• ACTIVITY: Output as a numbered list the lines of the records starting at the line containing "reales de misión" and ending at the line containing "demostrar que la", both included, with blank lines omitted and no other lines given.

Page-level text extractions
- - -

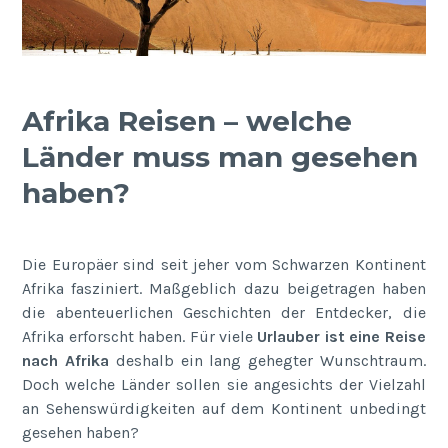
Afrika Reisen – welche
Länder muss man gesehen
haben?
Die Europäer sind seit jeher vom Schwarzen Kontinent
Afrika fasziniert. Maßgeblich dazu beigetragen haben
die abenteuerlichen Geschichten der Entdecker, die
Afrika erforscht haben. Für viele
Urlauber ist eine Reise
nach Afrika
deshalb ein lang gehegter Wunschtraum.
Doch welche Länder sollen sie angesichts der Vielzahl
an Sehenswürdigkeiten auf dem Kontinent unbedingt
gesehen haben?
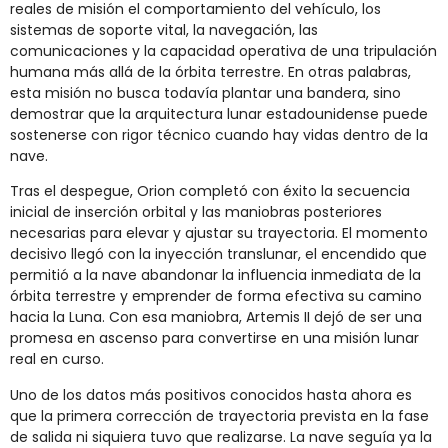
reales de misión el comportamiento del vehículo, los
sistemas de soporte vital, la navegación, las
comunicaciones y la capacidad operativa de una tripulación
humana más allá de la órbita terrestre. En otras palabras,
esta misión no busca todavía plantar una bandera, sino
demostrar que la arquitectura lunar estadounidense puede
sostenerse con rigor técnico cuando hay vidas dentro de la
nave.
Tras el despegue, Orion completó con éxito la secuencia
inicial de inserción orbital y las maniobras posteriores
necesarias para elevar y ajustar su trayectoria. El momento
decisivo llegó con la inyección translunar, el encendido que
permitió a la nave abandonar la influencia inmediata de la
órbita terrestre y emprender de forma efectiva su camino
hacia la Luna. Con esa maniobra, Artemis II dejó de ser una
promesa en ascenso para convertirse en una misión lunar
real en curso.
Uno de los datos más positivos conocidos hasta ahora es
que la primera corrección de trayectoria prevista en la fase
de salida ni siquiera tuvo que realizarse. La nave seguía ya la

- - -

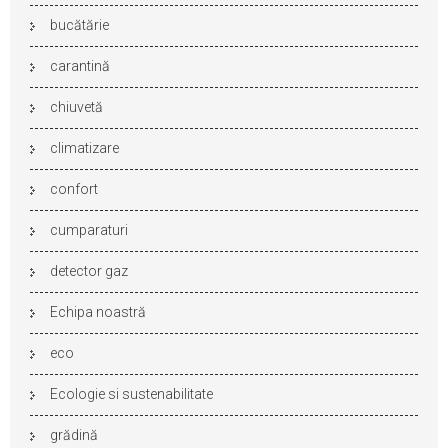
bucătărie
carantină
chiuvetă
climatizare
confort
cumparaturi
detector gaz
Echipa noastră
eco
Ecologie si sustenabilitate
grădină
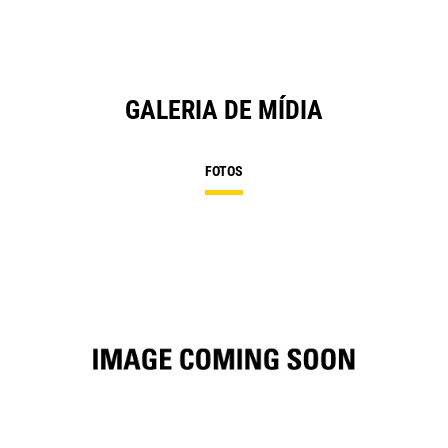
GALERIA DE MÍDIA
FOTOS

- - -

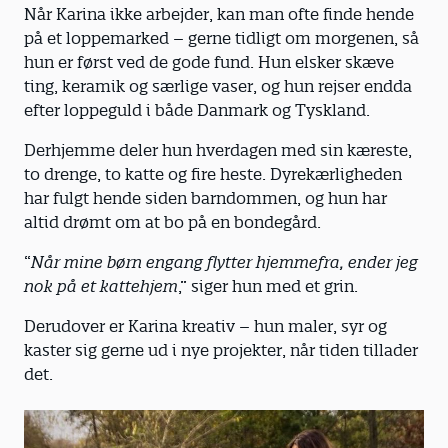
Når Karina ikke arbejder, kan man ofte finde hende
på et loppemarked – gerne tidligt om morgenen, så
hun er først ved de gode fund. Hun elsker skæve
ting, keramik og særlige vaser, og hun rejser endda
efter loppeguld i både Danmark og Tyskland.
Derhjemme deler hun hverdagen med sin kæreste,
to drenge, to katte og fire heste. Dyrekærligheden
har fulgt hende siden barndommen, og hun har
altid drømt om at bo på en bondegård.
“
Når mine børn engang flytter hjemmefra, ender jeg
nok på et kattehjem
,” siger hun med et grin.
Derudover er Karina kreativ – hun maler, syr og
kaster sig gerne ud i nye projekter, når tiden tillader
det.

- - -

• RESPONSE:
1. reales de misión el comportamiento del vehículo, los
2. sistemas de soporte vital, la navegación, las
3. comunicaciones y la capacidad operativa de una tripulación
4. humana más allá de la órbita terrestre. En otras palabras,
5. esta misión no busca todavía plantar una bandera, sino
6. demostrar que la arquitectura lunar estadounidense puede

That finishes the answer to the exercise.